#### [Work instruction]
Retype each record below word for word, pictures excluded.

#### [Given entries]
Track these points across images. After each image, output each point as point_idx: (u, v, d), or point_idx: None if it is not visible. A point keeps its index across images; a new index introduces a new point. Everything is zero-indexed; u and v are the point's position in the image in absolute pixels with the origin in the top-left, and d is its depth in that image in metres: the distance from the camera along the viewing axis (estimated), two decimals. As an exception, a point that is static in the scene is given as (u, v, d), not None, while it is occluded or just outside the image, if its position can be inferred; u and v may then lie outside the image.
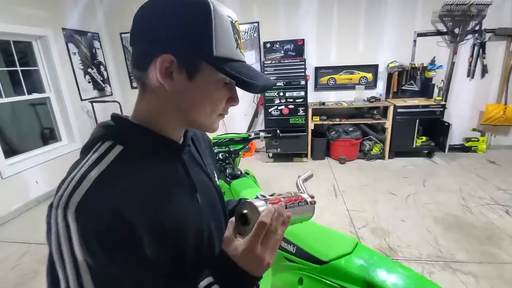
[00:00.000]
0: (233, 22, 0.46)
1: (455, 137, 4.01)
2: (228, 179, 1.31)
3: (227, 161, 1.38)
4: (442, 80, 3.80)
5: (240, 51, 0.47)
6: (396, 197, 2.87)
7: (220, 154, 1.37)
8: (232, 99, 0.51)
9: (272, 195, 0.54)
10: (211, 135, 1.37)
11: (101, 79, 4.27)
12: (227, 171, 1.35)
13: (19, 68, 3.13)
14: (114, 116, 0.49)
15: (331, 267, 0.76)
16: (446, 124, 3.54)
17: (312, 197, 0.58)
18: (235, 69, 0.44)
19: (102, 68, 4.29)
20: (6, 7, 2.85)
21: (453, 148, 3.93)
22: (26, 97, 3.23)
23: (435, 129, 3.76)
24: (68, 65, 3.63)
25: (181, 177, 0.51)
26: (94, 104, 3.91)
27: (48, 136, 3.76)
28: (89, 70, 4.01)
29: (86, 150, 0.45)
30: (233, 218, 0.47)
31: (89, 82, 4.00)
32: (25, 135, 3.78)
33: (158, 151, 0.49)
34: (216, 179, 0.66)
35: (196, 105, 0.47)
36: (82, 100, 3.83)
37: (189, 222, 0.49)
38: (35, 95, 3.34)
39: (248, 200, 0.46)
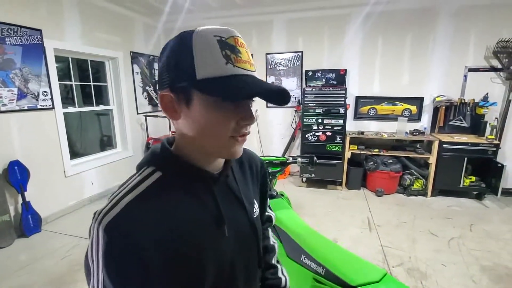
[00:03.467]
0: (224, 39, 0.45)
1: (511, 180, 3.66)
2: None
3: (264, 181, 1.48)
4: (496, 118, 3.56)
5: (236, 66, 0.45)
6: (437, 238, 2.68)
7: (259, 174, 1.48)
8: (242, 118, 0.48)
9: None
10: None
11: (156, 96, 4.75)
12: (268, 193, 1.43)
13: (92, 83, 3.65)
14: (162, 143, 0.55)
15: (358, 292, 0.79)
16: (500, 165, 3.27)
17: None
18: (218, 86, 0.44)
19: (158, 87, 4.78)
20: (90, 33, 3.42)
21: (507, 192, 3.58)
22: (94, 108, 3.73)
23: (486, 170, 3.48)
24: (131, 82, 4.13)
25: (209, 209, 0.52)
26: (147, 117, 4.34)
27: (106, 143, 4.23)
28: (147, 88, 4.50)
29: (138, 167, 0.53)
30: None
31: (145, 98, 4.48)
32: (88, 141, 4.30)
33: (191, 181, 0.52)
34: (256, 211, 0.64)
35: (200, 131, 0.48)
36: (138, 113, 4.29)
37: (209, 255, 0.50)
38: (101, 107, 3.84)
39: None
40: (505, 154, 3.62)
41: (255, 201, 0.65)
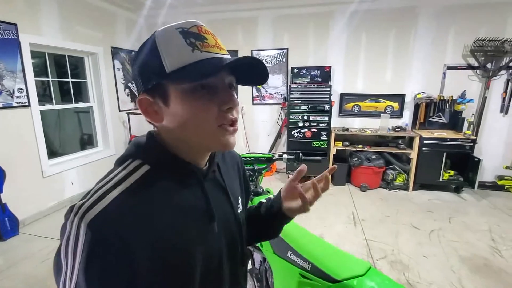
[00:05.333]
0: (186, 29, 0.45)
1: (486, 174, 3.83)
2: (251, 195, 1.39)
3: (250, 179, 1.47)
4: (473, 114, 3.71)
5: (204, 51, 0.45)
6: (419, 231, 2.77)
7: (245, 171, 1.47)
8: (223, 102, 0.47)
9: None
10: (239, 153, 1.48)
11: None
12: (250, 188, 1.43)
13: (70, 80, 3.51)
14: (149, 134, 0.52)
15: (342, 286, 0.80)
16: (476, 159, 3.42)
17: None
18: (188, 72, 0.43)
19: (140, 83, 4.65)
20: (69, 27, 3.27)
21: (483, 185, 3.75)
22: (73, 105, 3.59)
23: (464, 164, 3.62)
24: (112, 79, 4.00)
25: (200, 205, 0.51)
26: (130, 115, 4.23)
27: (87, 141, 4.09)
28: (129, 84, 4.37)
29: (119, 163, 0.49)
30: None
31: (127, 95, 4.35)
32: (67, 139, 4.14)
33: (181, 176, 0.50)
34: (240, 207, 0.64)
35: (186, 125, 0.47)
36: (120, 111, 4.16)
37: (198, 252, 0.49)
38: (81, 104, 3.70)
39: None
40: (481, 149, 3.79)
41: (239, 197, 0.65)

#### [Answer space]
Track these points across images. After each image, output each point as point_idx: (u, v, d), or point_idx: None if it is not visible. A point keeps its index across images; a new index introduces a new point. Everything is zero-indexed; u and v are the point's position in the image in absolute pixels with the origin in the top-left, and d is its depth in that image in metres: the distance from the camera along the viewing axis (estimated), two decimals. As an exception, a point that is static in the scene is given as (u, v, d), not None, while it is occluded or just outside the image, if its position can be inferred; u and v may then lie outside the image.
[00:00.000]
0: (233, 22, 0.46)
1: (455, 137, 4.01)
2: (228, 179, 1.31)
3: (227, 161, 1.38)
4: (442, 80, 3.80)
5: (240, 51, 0.47)
6: (396, 197, 2.87)
7: (220, 154, 1.37)
8: (232, 99, 0.51)
9: (272, 195, 0.54)
10: (211, 135, 1.37)
11: (101, 79, 4.27)
12: (227, 171, 1.35)
13: (19, 68, 3.13)
14: (114, 116, 0.49)
15: (331, 267, 0.76)
16: (446, 124, 3.54)
17: (312, 197, 0.58)
18: (235, 69, 0.44)
19: (102, 68, 4.29)
20: (6, 7, 2.85)
21: (453, 148, 3.93)
22: (26, 97, 3.23)
23: (435, 129, 3.76)
24: (68, 65, 3.63)
25: (181, 177, 0.51)
26: (94, 104, 3.91)
27: (48, 136, 3.76)
28: (89, 70, 4.01)
29: (86, 150, 0.45)
30: (233, 218, 0.47)
31: (89, 82, 4.00)
32: (25, 135, 3.78)
33: (158, 151, 0.49)
34: (216, 179, 0.66)
35: (196, 105, 0.47)
36: (82, 100, 3.83)
37: (189, 222, 0.49)
38: (35, 95, 3.34)
39: (248, 200, 0.46)
[00:03.467]
0: (224, 39, 0.45)
1: (511, 180, 3.66)
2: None
3: (264, 181, 1.48)
4: (496, 118, 3.56)
5: (236, 66, 0.45)
6: (437, 238, 2.68)
7: (259, 174, 1.48)
8: (242, 118, 0.48)
9: None
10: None
11: (156, 96, 4.75)
12: (268, 193, 1.43)
13: (92, 83, 3.65)
14: (162, 143, 0.55)
15: (358, 292, 0.79)
16: (500, 165, 3.27)
17: None
18: (218, 86, 0.44)
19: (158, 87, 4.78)
20: (90, 33, 3.42)
21: (507, 192, 3.58)
22: (94, 108, 3.73)
23: (486, 170, 3.48)
24: (131, 82, 4.13)
25: (209, 209, 0.52)
26: (147, 117, 4.34)
27: (106, 143, 4.23)
28: (147, 88, 4.50)
29: (138, 167, 0.53)
30: None
31: (145, 98, 4.48)
32: (88, 141, 4.30)
33: (191, 181, 0.52)
34: (256, 211, 0.64)
35: (200, 131, 0.48)
36: (138, 113, 4.29)
37: (209, 255, 0.50)
38: (101, 107, 3.84)
39: None
40: (505, 154, 3.62)
41: (255, 201, 0.65)
[00:05.333]
0: (186, 29, 0.45)
1: (486, 174, 3.83)
2: (251, 195, 1.39)
3: (250, 179, 1.47)
4: (473, 114, 3.71)
5: (204, 51, 0.45)
6: (419, 231, 2.77)
7: (245, 171, 1.47)
8: (223, 102, 0.47)
9: None
10: (239, 153, 1.48)
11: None
12: (250, 188, 1.43)
13: (70, 80, 3.51)
14: (149, 134, 0.52)
15: (342, 286, 0.80)
16: (476, 159, 3.42)
17: None
18: (188, 72, 0.43)
19: (140, 83, 4.65)
20: (69, 27, 3.27)
21: (483, 185, 3.75)
22: (73, 105, 3.59)
23: (464, 164, 3.62)
24: (112, 79, 4.00)
25: (200, 205, 0.51)
26: (130, 115, 4.23)
27: (87, 141, 4.09)
28: (129, 84, 4.37)
29: (119, 163, 0.49)
30: None
31: (127, 95, 4.35)
32: (67, 139, 4.14)
33: (181, 176, 0.50)
34: (240, 207, 0.64)
35: (186, 125, 0.47)
36: (120, 111, 4.16)
37: (198, 252, 0.49)
38: (81, 104, 3.70)
39: None
40: (481, 149, 3.79)
41: (239, 197, 0.65)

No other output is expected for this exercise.